Caliente de Durango
- Pitcher
- Born: September 10, 2001 (age 24) Panama City, Panama
- Bats: RightThrows: Right

= Miguel Gómez (pitcher, born 2001) =

Panamanian baseball player (born 2001)

Miguel Ángel Gómez (born September 10, 2001) is a Panamanian professional baseball pitcher for the Caliente de Durango of the Mexican Baseball League.

==Professional career==
===Washington Nationals===
Gómez signed with the Washington Nationals of Major League Baseball on April 9, 2019 as an international free agent. He made his professional debut that year in the Dominican Summer League. He spent the next few years splitting time between the Florida Complex League, the A-Level Fredericksburg Nationals, and the High A Wilmington Blue Rocks. In 2024, Gómez played 32 games for the Blue Rocks, with a 3-2 record and a 2.89 ERA. During the 2025 season, Gómez was promoted to the Double A Harrisburg Senators for the first time. In 17 games for the Senators, Gómez had a 2-1 record and 4.71 ERA. Gómez was released on July 24, 2025.

===Bravos de Leon===
On July 29, 2025, Gómez signed with the Bravos de León of the Mexican Baseball League.

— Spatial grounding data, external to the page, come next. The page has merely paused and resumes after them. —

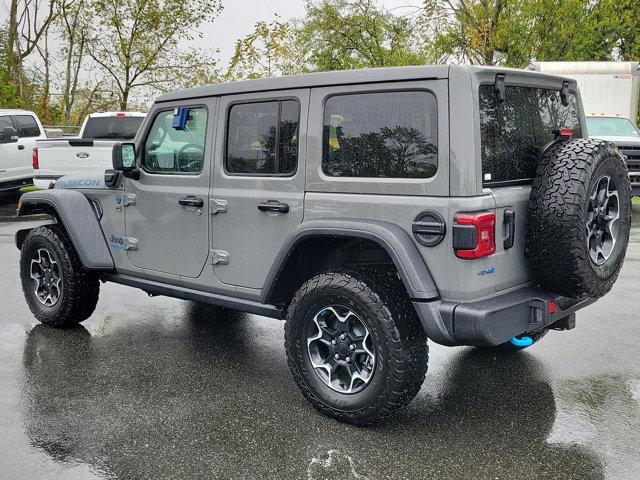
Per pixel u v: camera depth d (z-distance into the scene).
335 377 3.86
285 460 3.38
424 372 3.58
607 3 25.00
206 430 3.72
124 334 5.53
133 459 3.39
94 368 4.71
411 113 3.51
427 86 3.43
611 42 25.80
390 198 3.56
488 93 3.49
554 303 3.61
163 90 23.47
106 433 3.68
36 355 4.99
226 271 4.42
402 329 3.50
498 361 4.88
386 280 3.62
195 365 4.79
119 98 23.92
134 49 22.92
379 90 3.62
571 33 24.72
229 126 4.36
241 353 5.05
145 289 5.09
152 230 4.88
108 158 11.69
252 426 3.78
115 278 5.29
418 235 3.46
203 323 5.86
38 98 27.84
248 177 4.22
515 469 3.29
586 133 4.55
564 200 3.38
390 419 3.88
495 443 3.57
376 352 3.56
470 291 3.35
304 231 3.76
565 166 3.44
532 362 4.84
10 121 14.93
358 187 3.69
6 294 6.88
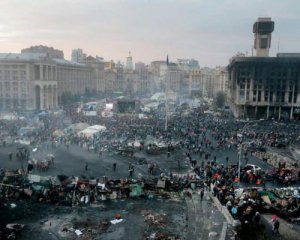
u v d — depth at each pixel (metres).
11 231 30.27
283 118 125.94
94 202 38.88
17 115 101.50
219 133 81.31
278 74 124.94
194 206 38.00
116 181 42.88
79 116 104.31
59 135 71.88
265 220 34.16
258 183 45.88
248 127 94.19
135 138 73.31
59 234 30.25
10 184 41.34
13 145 67.25
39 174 48.66
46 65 141.38
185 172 51.16
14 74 137.25
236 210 34.66
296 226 33.03
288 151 66.31
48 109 136.38
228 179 45.94
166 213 35.75
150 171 50.69
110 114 108.44
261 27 160.38
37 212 35.38
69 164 54.94
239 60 127.00
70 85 185.12
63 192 39.34
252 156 63.03
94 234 30.36
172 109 136.00
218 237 29.98
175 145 67.81
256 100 128.25
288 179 46.38
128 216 34.69
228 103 173.75
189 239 29.62
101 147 66.12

Gómez only played 2 games for Bravos, pitching 4 innings without allowing a run.

===Caliente de Durango===
Gómez signed with the Caliente de Durango of the Mexican League on June 11, 2026.

==International career==
Gómez was named to the Panama national baseball team for the 2024 WBSC Premier12 and the 2026 World Baseball Classic.